СПИСОК ЗАДАНИЙ -
1. Пожалуйста, выпишите из отрывка о знакомстве с Салимбаевым фрагмент от слов «В плохо освещенном коридоре, у двери, стоял, как» до слов «на дверь — мол, рядом.» включительно, без изменений.
2. Продолжите отрывок о знакомстве с Салимбаевым, начав сразу после его последнего предложения.

══ ТЕКСТ ДЛЯ РАБОТЫ ══

В плохо освещенном коридоре, у двери, стоял, как на страже, человек восточного типа с узкими раскосыми глазами. Мне показалось, что где-то рядом должна находиться и лампа Аладдина. Поискав ее взглядом, но не найдя, я обратился к чудесному видению с вопросом, где здесь находится балетмейстерская кафедра. Джинн этот, оценив тамерлановским прищуром стоящее перед ним растерянное волосатое существо, кивнул на дверь — мол, рядом.

Вот так мы познакомились с Вахабжаном Ниязановичем Салимбаевым, который скоро для меня стал просто Володей. Этот замечательный человек жил и работал в Киргизии, а в жилах его текла узбекская и украинская кровь. Он уже был лауреатом Всесоюзного конкурса балетмейстеров в Москве, имел сложившийся взгляд на искусство.

═══
══ ИСХОДНЫЕ МАТЕРИАЛЫ ══

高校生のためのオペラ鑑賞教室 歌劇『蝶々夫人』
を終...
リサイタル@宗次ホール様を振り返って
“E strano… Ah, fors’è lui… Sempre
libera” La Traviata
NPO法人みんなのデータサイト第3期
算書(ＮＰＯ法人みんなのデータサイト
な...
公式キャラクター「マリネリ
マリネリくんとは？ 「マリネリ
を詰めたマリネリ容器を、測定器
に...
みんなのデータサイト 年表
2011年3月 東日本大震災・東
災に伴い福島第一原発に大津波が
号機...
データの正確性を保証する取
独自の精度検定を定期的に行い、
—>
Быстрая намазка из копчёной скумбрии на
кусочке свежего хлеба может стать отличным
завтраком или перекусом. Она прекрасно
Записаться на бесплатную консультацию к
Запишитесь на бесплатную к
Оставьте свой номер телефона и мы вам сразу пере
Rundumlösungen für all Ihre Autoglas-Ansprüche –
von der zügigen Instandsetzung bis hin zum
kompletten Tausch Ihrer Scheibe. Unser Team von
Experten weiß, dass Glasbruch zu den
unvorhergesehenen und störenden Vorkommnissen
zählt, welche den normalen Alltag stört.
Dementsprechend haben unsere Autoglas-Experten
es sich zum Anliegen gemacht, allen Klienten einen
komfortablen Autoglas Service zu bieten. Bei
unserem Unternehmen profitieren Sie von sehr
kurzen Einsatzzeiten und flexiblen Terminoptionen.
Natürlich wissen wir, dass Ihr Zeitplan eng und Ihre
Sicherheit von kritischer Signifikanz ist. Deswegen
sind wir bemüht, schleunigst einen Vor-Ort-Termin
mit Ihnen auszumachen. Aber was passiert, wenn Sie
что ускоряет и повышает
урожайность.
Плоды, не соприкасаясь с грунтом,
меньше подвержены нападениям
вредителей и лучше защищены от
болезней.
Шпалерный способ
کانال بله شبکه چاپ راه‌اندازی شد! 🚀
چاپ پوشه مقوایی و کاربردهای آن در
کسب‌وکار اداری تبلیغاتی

═══

ОТВЕТЫ ПО ПУНКТАМ -
1.
В плохо освещенном коридоре, у двери, стоял, как на страже, человек восточного типа с узкими раскосыми глазами. Мне показалось, что где-то рядом должна находиться и лампа Аладдина. Поискав ее взглядом, но не найдя, я обратился к чудесному видению с вопросом, где здесь находится балетмейстерская кафедра. Джинн этот, оценив тамерлановским прищуром стоящее перед ним растерянное волосатое существо, кивнул на дверь — мол, рядом.

2.
А здесь, в коридоре, он немедля для пафоса «распустил хвост» и погрузился в риторику вопроса о «курице и яйце»: что первично — артист балета или балетмейстер? Он сыпал замечательными именами в расчете убить меня совсем, превозносил новую хореографию, заявляя о ее необходимости, но вдруг выяснилось, что он — такой же абитуриент, как и я. Но я храбро держался, желая быть с ним в этой беседе на уровне, и очень прозрачно намекал ему, что и сам не лыком шит, что поставил уже с десяток балетов.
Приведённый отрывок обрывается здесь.